## WORK INSTRUCTIONS:
(a) According to the vhost patch email, when are the dirty pages logging functions called?
(b) Quote the part of the vhost patch email that opens with the words containing "In order to" and closes with "of the time.".

DPDK patches and discussions
 help / color / mirror / Atom feed
From: Maxime Coquelin <maxime.coquelin@redhat.com>
To: dev@dpdk.org, tiwei.bie@intel.com, jfreimann@redhat.com,
	zhihong.wang@intel.com, bruce.richardson@intel.com,
	konstantin.ananyev@intel.com, david.marchand@redhat.com
Cc: Maxime Coquelin <maxime.coquelin@redhat.com>
Subject: [dpdk-dev] [PATCH v2 1/5] vhost: un-inline dirty pages logging functions
Date: Fri, 17 May 2019 17:06:09 +0200	[thread overview]
Message-ID: <20190517150613.13310-2-maxime.coquelin@redhat.com> (raw)
In-Reply-To: <20190517150613.13310-1-maxime.coquelin@redhat.com>

In order to reduce the I-cache pressure, this patch removes
the inlining of the dirty pages logging functions, that we
can consider as cold path.

Indeed, these functions are only called while doing live
migration, so not called most of the time.

## EXTRACTED ENTRIES:

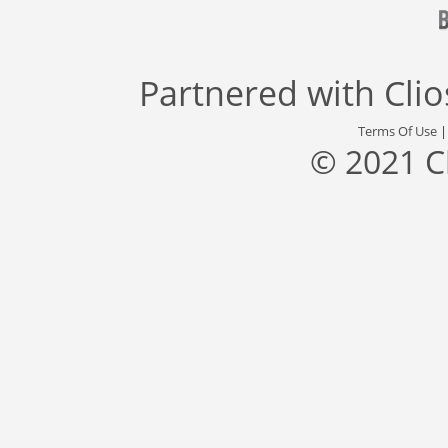
Partnered with
Cli
Terms Of Use
© 2021 C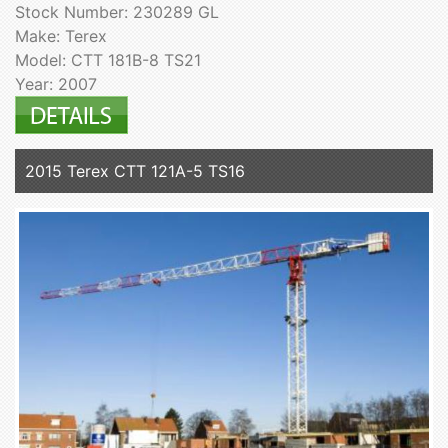
Stock Number: 230289 GL
Make: Terex
Model: CTT 181B-8 TS21
Year: 2007
2015 Terex CTT 121A-5 TS16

## ANSWER SECTION:
(a) Only during live migration.

(b)
In order to reduce the I-cache pressure, this patch removes
the inlining of the dirty pages logging functions, that we
can consider as cold path.

Indeed, these functions are only called while doing live
migration, so not called most of the time.